Monday, August 14, 2017
Workers’ compensation commentators have again been discussing the possible (or probable) revival of workers’ compensation opt-out, a development that I predicted in 2016 (more accurately, I have argued there is no reason to believe that national supporters of opt-out would be permanently deterred by a single “loss” on narrow Oklahoma state constitutional grounds).
The current discussion appears to center on the revival of opt-out without an exclusive remedy provision. That, of course, would simply mark a return to the predominant workers’ compensation model from 1911 to 1917. Most systems were “elective.” (see here at page 93). Employers were permitted to decline participation, but in event of declination were liable in negligence and unable to avail themselves of the affirmative defenses contributory negligence, assumption of the risk, and the fellow servant rule.
The actual national legal problem with “opt-out” was not resolved in the Oklahoma constitutional case. The original elective systems—like the current Texas system—were “opt-in.” Employers were presumptively “out” unless they wanted to be “in.” The defunct Oklahoma system was “opt out.” Employers were presumptively “in” unless they wanted to be “out.” The problem was that in telling employers how to be “out” the Oklahoma “opt out” statute created a hybrid workers’ compensation/employee benefits regime that creates a very difficult ERISA preemption problem. With due respect to the Oklahoma Supreme Court, I continue to think that it never properly had jurisdiction of the case (my Fed Courts professor would be proud of me for sticking to my guns!).
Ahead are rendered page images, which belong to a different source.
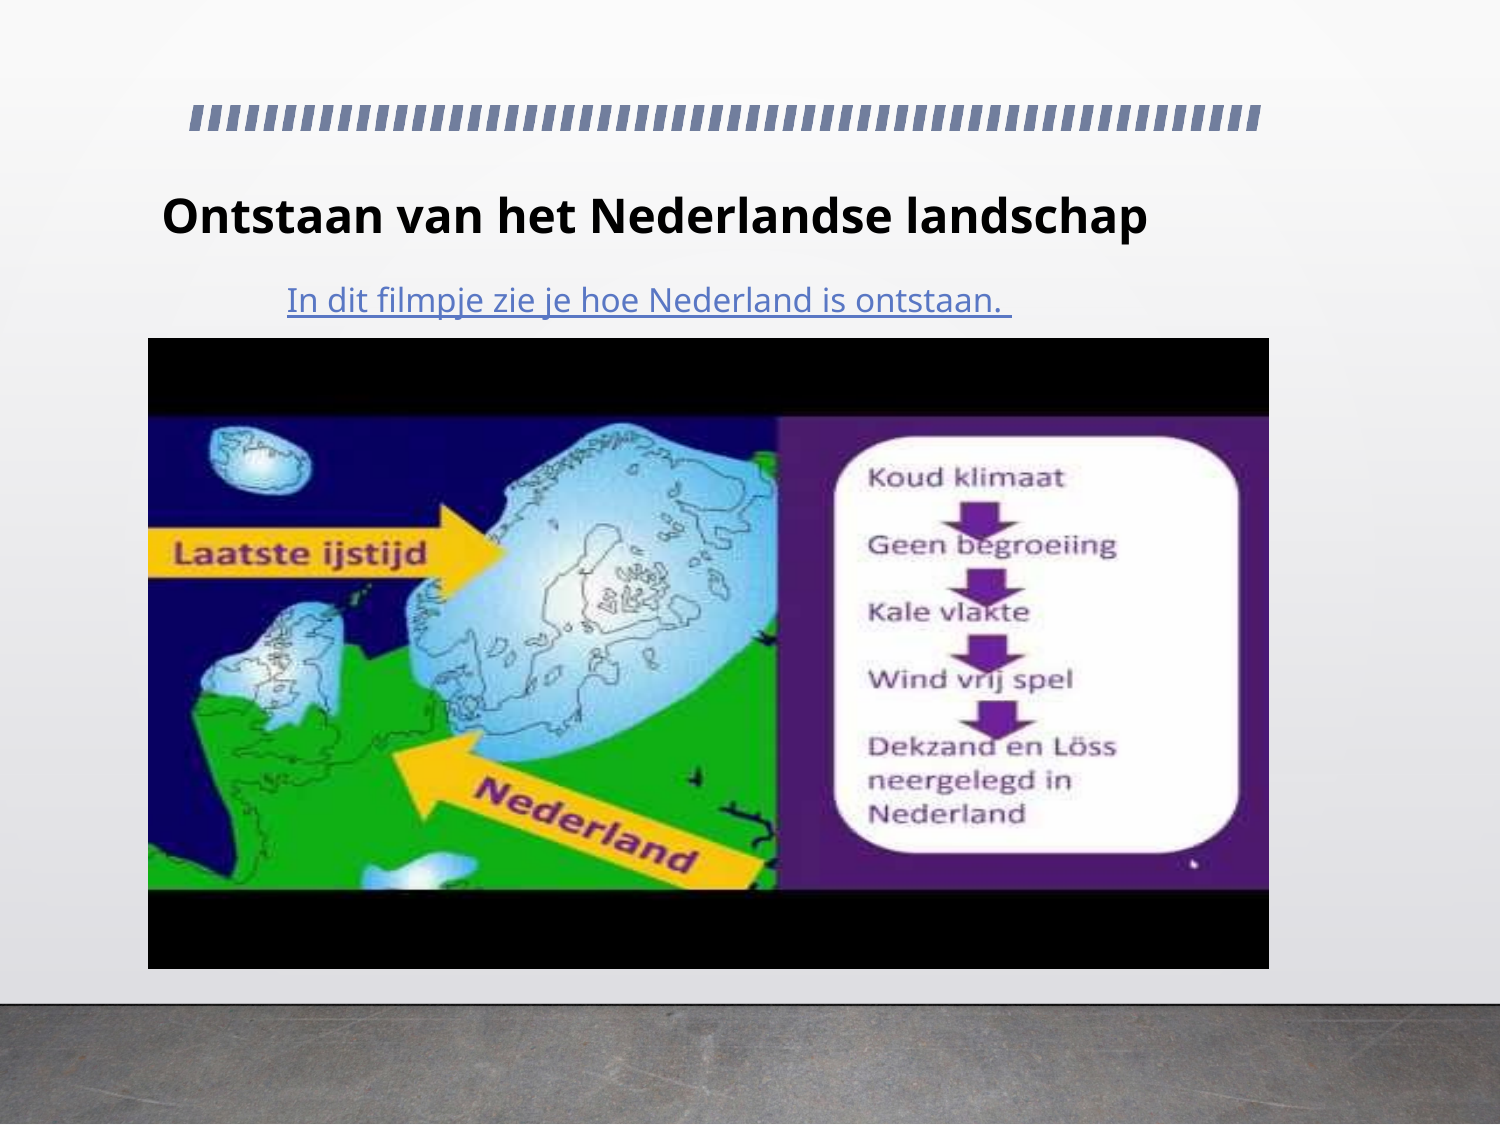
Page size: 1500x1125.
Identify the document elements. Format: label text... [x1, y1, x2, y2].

subtitle In dit filmpje zie je hoe Nederland is ontstaan. [64, 255, 1235, 882]
title Ontstaan van het Nederlandse landschap [112, 101, 1199, 244]
picture [0, 1004, 1500, 1124]
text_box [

In any event, future challengers of opt-out on ERISA grounds are very likely to utilize declaratory judgment mechanisms rather than a sloppy removal and remand process (think of the Airline Deregulation cases). Such challengers would have a much cleaner appeal of a federal court’s determination that an opt-out law was just a plain old workers’ compensation law (and therefore not covered by ERISA). I realize that federal district judges don’t want to hear workers’ compensation cases, but the decision about ERISA coverage will be made over their heads.
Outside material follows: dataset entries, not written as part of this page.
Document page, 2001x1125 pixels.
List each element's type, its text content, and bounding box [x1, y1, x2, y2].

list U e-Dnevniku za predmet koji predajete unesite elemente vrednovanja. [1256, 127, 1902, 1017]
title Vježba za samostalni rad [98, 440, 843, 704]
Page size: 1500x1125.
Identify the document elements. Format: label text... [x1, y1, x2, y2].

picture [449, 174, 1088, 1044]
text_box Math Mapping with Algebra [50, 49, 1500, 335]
If “opt-out” is addressed solely on state-law grounds, the determination of its viability on state constitutional grounds would depend heavily on the details of individual state constitutions. (see here at pp. 161-184). The lawfulness of the differential treatment of opt out versus non-opt out employers and employees will turn on the structure of states’ equal protection, due process, right to remedy, access to courts, and special laws’ constitutional provisions. There is tremendous variability with respect to these provisions, but the key point has to do with the level of scrutiny applied to an opt-out law: does the enacting state or the challenger have the burden of persuasion in justifying/challenging the statute and what level of explanation will be required by courts? For example, if a state claims that opt-out is more “efficient,” will the challenger have to demonstrate the claim is untrue, or will the state have to prove the claim is true and show that there was no better way to achieve the efficiency? If heightened constitutional scrutiny is imposed, the latter will be true.
One is still at a loss to know what “opt-out without exclusive remedy” means. If it means merely that employers have the choice not to participate in workers’ compensation without a state attempting to dictate the details of ERISA-governed plans, that will return us to 1911. Why might employers be willing to do this? I have had a continuing sense that it has a lot to do with the Federal Arbitration Act. (see here at page 3). Employers going bare in Texas can compel their employees to sign arbitration “agreements” as a condition of employment, and the evidence has become very clear how poorly employees do in such a regime. Still, opt-out without exclusive remedy in this sense could avoid many of the state constitutional problems that plagued the Oklahoma model, particularly if both employers and employees were able to elect participation (no exclusive remedy). As a matter of state law, that would leave employees with the historical common law remedy for injury. Whether this would be good for employees in the long run is a separate question. While it is true that many states have significantly weakened, or eliminated, the affirmative defenses that originally led to the Grand Bargain, it is also true that prima facie cases are not easy to establish (especially the nature of the employer’s duty of care) and court-based litigation is a long and expensive process.
It goes without saying that I continue to think that opt-out relating to employee benefit plans (with or without exclusive remedy) would be in great jeopardy of violating ERISA.